Look at the next part of Nahum 1:7 – “a strong hold in the day of trouble; and He knows them that trust in Him.” Psalm 31:3 says, “For thou art my rock and my fortress; therefore for thy name's sake lead me, and guide me.” Psalm 1:6 says, “For the Lord knoweth the way of the righteous: but the way of the ungodly shall perish.”

You want God to know your name. Let’s go to Luke 10 and read verses 17-20. We can always rejoice in that. If God never answered another prayer of ours for the rest of our lives we could forever rejoice and be grateful that our names are written in the Book of Life. Amen?

Next verse in Nahum, verse 8:

8 But with an overrunning flood he will make an utter end of the place thereof, and darkness shall pursue his enemies.

This is similar to verse 6 of the next chapter that says, “The gates of the rivers shall be opened, and the palace shall be dissolved.” And this is actually really cool because there are secular historians that tell us the city of Nineveh was attacked by the Babylonians three times, and on the third assault Assyria successfully defended themselves so they had a big feast and party (drunken orgy). That night the river near their city, part of the Tigris River, flooded over and took out part of the walls of that city.

So the Bible tells us many years ahead of time the specific way that Nineveh would come to ruin, and Nahum 2 gives us more detail about the fall of this city.

In Jonah, Nineveh is always called the “Great City” and remember that Jonah tells us “Nineveh was an exceeding great city of three days' journey.” But here in Nahum, the total destruction of this city is just matter-of-fact. Judgment of Assyria wasn’t some kind of “challenge” for God.

Chapter 2 describes the fall of Nineveh, and let’s go to chapter 3.

Chapter 3

1 Woe to the bloody city! it is all full of lies and robbery; the prey departeth not;

This describes the internal condition of Nineveh. It’s not like the city was a decent place that was just cruel to outsiders, they were awful inside and out. Doesn’t this describe America today? Full of lies, full of fake news. Robbery and crime. Justice isn’t served and evil is called good and good is called evil.

J. Vernon McGee said that Nahum is talking about Assyria but it also sounds like he’s describing the condition of the United States. Dr. McGee died in 1988. What do you think he’d say about the year 2020!

2 The noise of a whip, and the noise of the rattling of the wheels, and of the pransing horses, and of the jumping chariots.

3 The horseman lifteth up both the bright sword and the glittering spear: and there is a multitude of slain, and a great number of carcases; and there is none end of their corpses; they stumble upon their corpses:

4 Because of the multitude of the whoredoms of the wellfavoured harlot, the mistress of witchcrafts, that selleth nations through her whoredoms, and families through her witchcrafts.

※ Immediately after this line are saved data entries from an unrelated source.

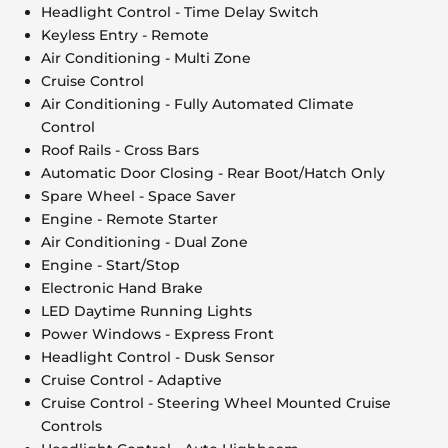
Headlight Control - Time Delay Switch
Keyless Entry - Remote
Air Conditioning - Multi Zone
Cruise Control
Air Conditioning - Fully Automated Climate
Control
Roof Rails - Cross Bars
Automatic Door Closing - Rear Boot/Hatch Only
Spare Wheel - Space Saver
Engine - Remote Starter
Air Conditioning - Dual Zone
Engine - Start/Stop
Electronic Hand Brake
LED Daytime Running Lights
Power Windows - Express Front
Headlight Control - Dusk Sensor
Cruise Control - Adaptive
Cruise Control - Steering Wheel Mounted Cruise
Controls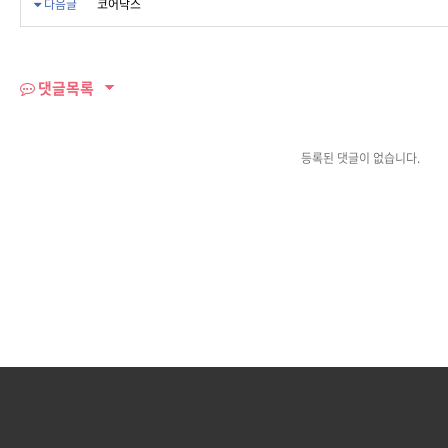
다음글
코어닥스
색
댓글목록
등록된 댓글이 없습니다.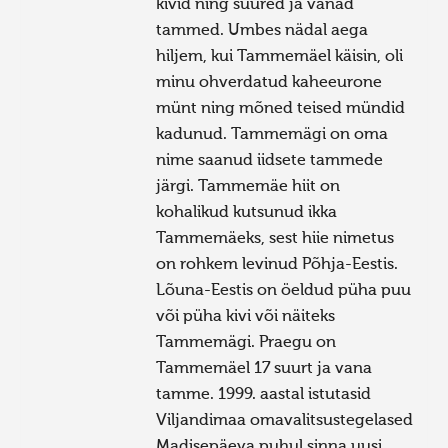
kivid ning suured ja vanad
tammed. Umbes nädal aega
hiljem, kui Tammemäel käisin, oli
minu ohverdatud kaheeurone
münt ning mõned teised mündid
kadunud. Tammemägi on oma
nime saanud iidsete tammede
järgi. Tammemäe hiit on
kohalikud kutsunud ikka
Tammemäeks, sest hiie nimetus
on rohkem levinud Põhja-Eestis.
Lõuna-Eestis on öeldud püha puu
või püha kivi või näiteks
Tammemägi. Praegu on
Tammemäel 17 suurt ja vana
tamme. 1999. aastal istutasid
Viljandimaa omavalitsustegelased
Madisepäeva puhul sinna uusi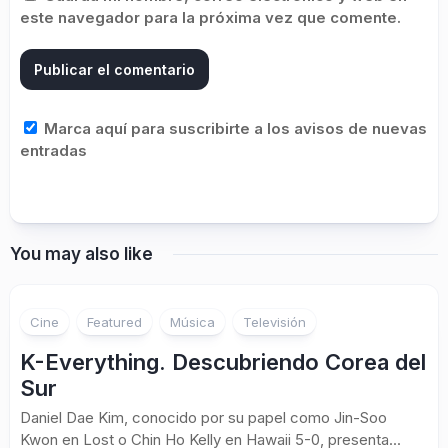
este navegador para la próxima vez que comente.
Marca aquí para suscribirte a los avisos de nuevas
entradas
You may also like
Cine
Featured
Música
Televisión
K-Everything. Descubriendo Corea del
Sur
Daniel Dae Kim, conocido por su papel como Jin-Soo
Kwon en Lost o Chin Ho Kelly en Hawaii 5-0, presenta...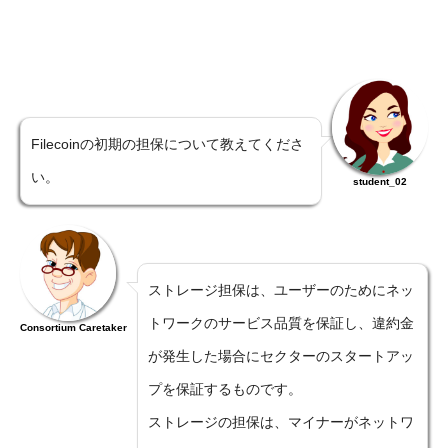
Filecoinの初期の担保について教えてくださ
い。
student_02
ストレージ担保は、ユーザーのためにネッ
トワークのサービス品質を保証し、違約金
Consortium Caretaker
が発生した場合にセクターのスタートアッ
プを保証するものです。
ストレージの担保は、マイナーがネットワ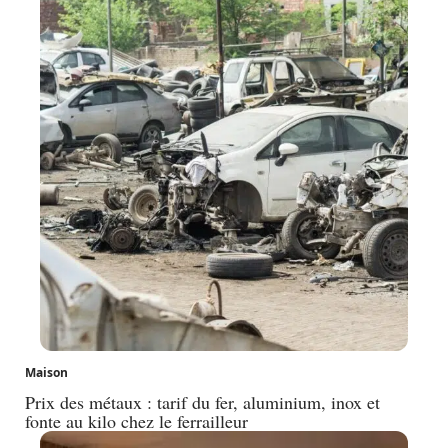
Maison
Prix des métaux : tarif du fer, aluminium, inox et
fonte au kilo chez le ferrailleur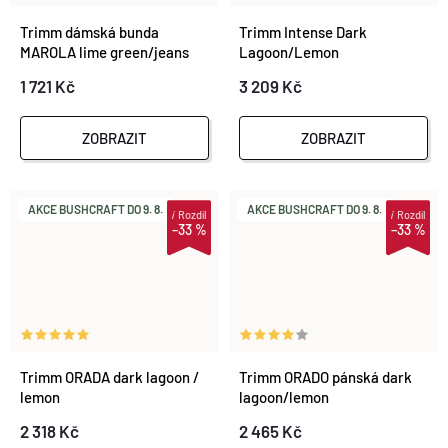
Trimm dámská bunda
Trimm Intense Dark
MAROLA lime green/jeans
Lagoon/Lemon
blue
1 721 Kč
3 209 Kč
ZOBRAZIT
ZOBRAZIT
AKCE BUSHCRAFT DO 9. 8.
AKCE BUSHCRAFT DO 9. 8.
i
Rozdíl
i
Rozdíl
–33 %
–33 %
Trimm ORADA dark lagoon /
Trimm ORADO pánská dark
lemon
lagoon/lemon
2 318 Kč
2 465 Kč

5 Behold, I am against thee, saith the Lord of hosts; and I will discover thy skirts upon thy face, and I will shew the nations thy nakedness, and the kingdoms thy shame.

That God is against them here in this verse reminds me of Ezra 8:22 which says in part, “The hand of our God is upon all them for good that seek him; but his power and his wrath is against all them that forsake him.”

And that’s really what we see in this book of Nahum that God’s judgment of sin is complete, but also we know that His love is perfect. We should have a pretty easy choice in front of us right??

Usually when people go to church they just want to be left with that warm fuzzy feeling about God’s love for them, but we shouldn’t think that God’s love for us means He loves everything we do. God’s love is not “permissive” and He will disciple those He loves to correct them.

Let’s read Romans 6:14-18. Because we are under grace, doesn’t mean God wants us to abuse that grace by sinning. When we read in Nahum about God’s wrath against this sinful nation, we shouldn’t think that God is cool with sin now. A life of sin isn’t a good life anyway. Abundant life is following Jesus Christ! Amen?

And finally, 1 Peter 2:16 says, “As free, and not using your liberty for a cloke of maliciousness, but as the servants of God.” We should use our freedom to serve God.